Sore itu, cahaya senja menyelimuti ruang kerja Rangga. Suasana tegang terasa di udara. Di atas meja, berkas-berkas laporan keuangan berserakan, menunjukkan betapa rumitnya masalah yang sedang dihadapi Rangga. Ia mengusap wajahnya dengan lelah.
"Aku tidak mengerti, Lusi," gumam Rangga, suaranya terdengar frustrasi. "Angka-angka ini tidak masuk akal! Ada kesalahan besar di laporan keuangan kuartal ini, dan aku tidak bisa menemukannya."
Lusi, yang sejak tadi mengamati Rangga dari balik mejanya, mendekati dengan tenang. "Permisi, Pak Rangga. Boleh saya lihat laporan keuangannya?"
Rangga menyerahkan berkas tersebut dengan ragu. "Silakan, Lusi. Tapi aku sudah memeriksa berulang kali, dan aku masih tidak menemukan kesalahan."
Lusi menerima berkas tersebut, matanya fokus pada angka-angka di halaman pertama. Ia membaca dengan teliti, jari-jarinya sesekali menunjuk ke detail tertentu. Setelah beberapa saat, ia menunjuk ke sebuah kolom.
"Pak Rangga," katanya, suaranya tenang namun tegas. "Saya rasa ada kesalahan perhitungan di kolom ini. Sepertinya ada angka yang tertinggal."
Rangga memeriksa kolom yang ditunjuk Lusi. Ia mengerutkan kening, kemudian matanya melebar. "Benar juga! Aku melewatkan angka ini. Bagaimana kau bisa menemukannya?"
Lusi tersenyum tipis. "Saya memperhatikan ada ketidaksesuaian antara total pendapatan dan pengeluaran. Kemudian saya memeriksa setiap kolom secara detail."
Rangga menghela napas lega. "Terima kasih, Lusi. Kau menyelamatkan aku. Aku tidak tahu harus berbuat apa tanpa bantuanmu."
"Sama-sama, Pak Rangga," jawab Lusi, senyumnya merekah. "Kita bekerja sebagai tim, bukan begitu?"
Rangga mengangguk, memandang Lusi dengan penuh kekaguman.
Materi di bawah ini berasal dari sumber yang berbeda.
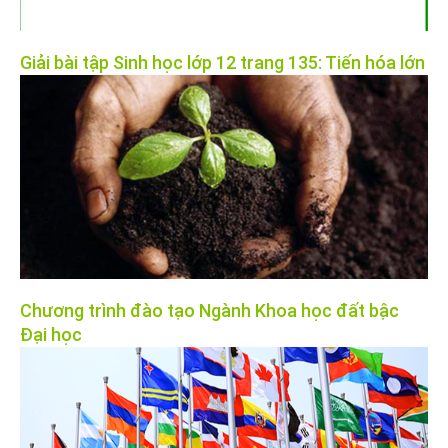
Giải bài tập Sinh học lớp 12 trang 135: Tiến hóa lớn
Chương trình đào tạo Ngành Khoa học đất bậc
Đại học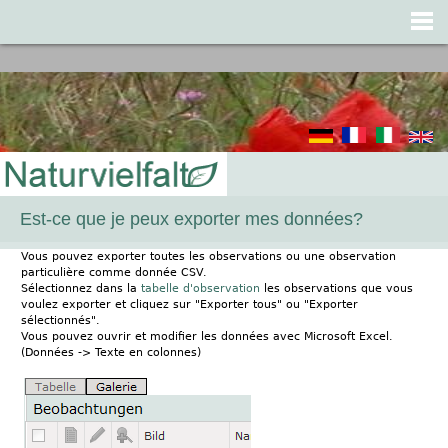
Jump to navigation
Est-ce que je peux exporter mes données?
Vous pouvez exporter toutes les observations ou une observation
particulière comme donnée CSV.
Sélectionnez dans la
tabelle d'observation
les observations que vous
voulez exporter et cliquez sur "Exporter tous" ou "Exporter
sélectionnés".
Vous pouvez ouvrir et modifier les données avec Microsoft Excel.
(Données -> Texte en colonnes)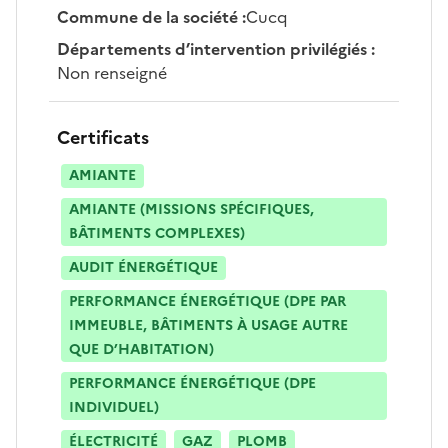
Commune de la société
:
Cucq
Départements d’intervention privilégiés
:
Non renseigné
Certificats
AMIANTE
AMIANTE (MISSIONS SPÉCIFIQUES,
BÂTIMENTS COMPLEXES)
AUDIT ÉNERGÉTIQUE
PERFORMANCE ÉNERGÉTIQUE (DPE PAR
IMMEUBLE, BÂTIMENTS À USAGE AUTRE
QUE D’HABITATION)
PERFORMANCE ÉNERGÉTIQUE (DPE
INDIVIDUEL)
ÉLECTRICITÉ
GAZ
PLOMB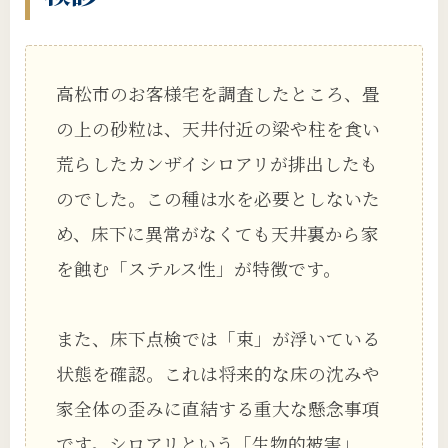
高松市のお客様宅を調査したところ、畳
の上の砂粒は、天井付近の梁や柱を食い
荒らしたカンザイシロアリが排出したも
のでした。この種は水を必要としないた
め、床下に異常がなくても天井裏から家
を蝕む「ステルス性」が特徴です。
また、床下点検では「束」が浮いている
状態を確認。これは将来的な床の沈みや
家全体の歪みに直結する重大な懸念事項
です。シロアリという「生物的被害」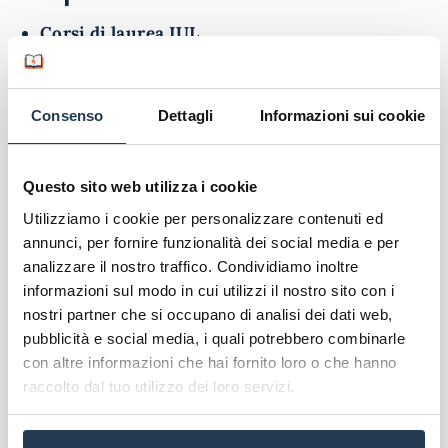
Corsi di laurea IUL
Master offerti da IUL
Corsi di formazione IUL
Consenso
Dettagli
Informazioni sui cookie
Questo sito web utilizza i cookie
Utilizziamo i cookie per personalizzare contenuti ed
annunci, per fornire funzionalità dei social media e per
analizzare il nostro traffico. Condividiamo inoltre
informazioni sul modo in cui utilizzi il nostro sito con i
nostri partner che si occupano di analisi dei dati web,
A proposito di IUL
pubblicità e social media, i quali potrebbero combinarle
con altre informazioni che hai fornito loro o che hanno
Caratteristiche dell'ateneo
La tua email sarà utilizzata per comunicarti se qualcuno risponde al tuo commento
raccolto dal tuo utilizzo dei loro servizi.
e non sarà pubblicata. Dichiari di avere preso visione e di accettare quanto previsto
dalla
informativa privacy
. Pubblicando questo commento dai il consenso affinché un
Corsi di Laurea
cookie salvi i tuoi dati (nome, email) per il prossimo commento.
Ho letto e acconsento l'
informativa
sulla privacy
Master online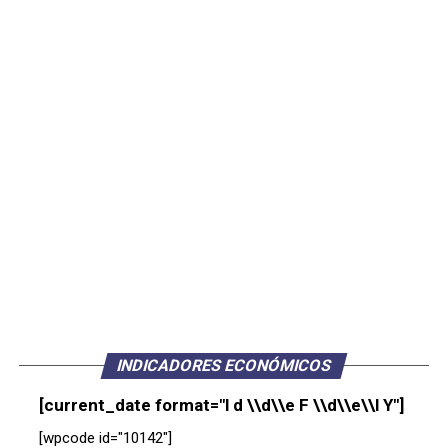
INDICADORES ECONÓMICOS
[current_date format="l d \\d\\e F \\d\\e\\l Y"]
[wpcode id="10142"]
Di tengah kekacauan angka-angka dan tekanan pekerjaan, mereka telah bekerja sama, saling mendukung, dan berhasil mengatasi masalah tersebut.
Momen itu semakin mempererat ikatan di antara mereka, membangun rasa saling percaya dan menghargai yang lebih dalam. Di luar jendela, senja telah berganti malam, tapi di dalam ruangan, suasana terasa hangat dan penuh harapan.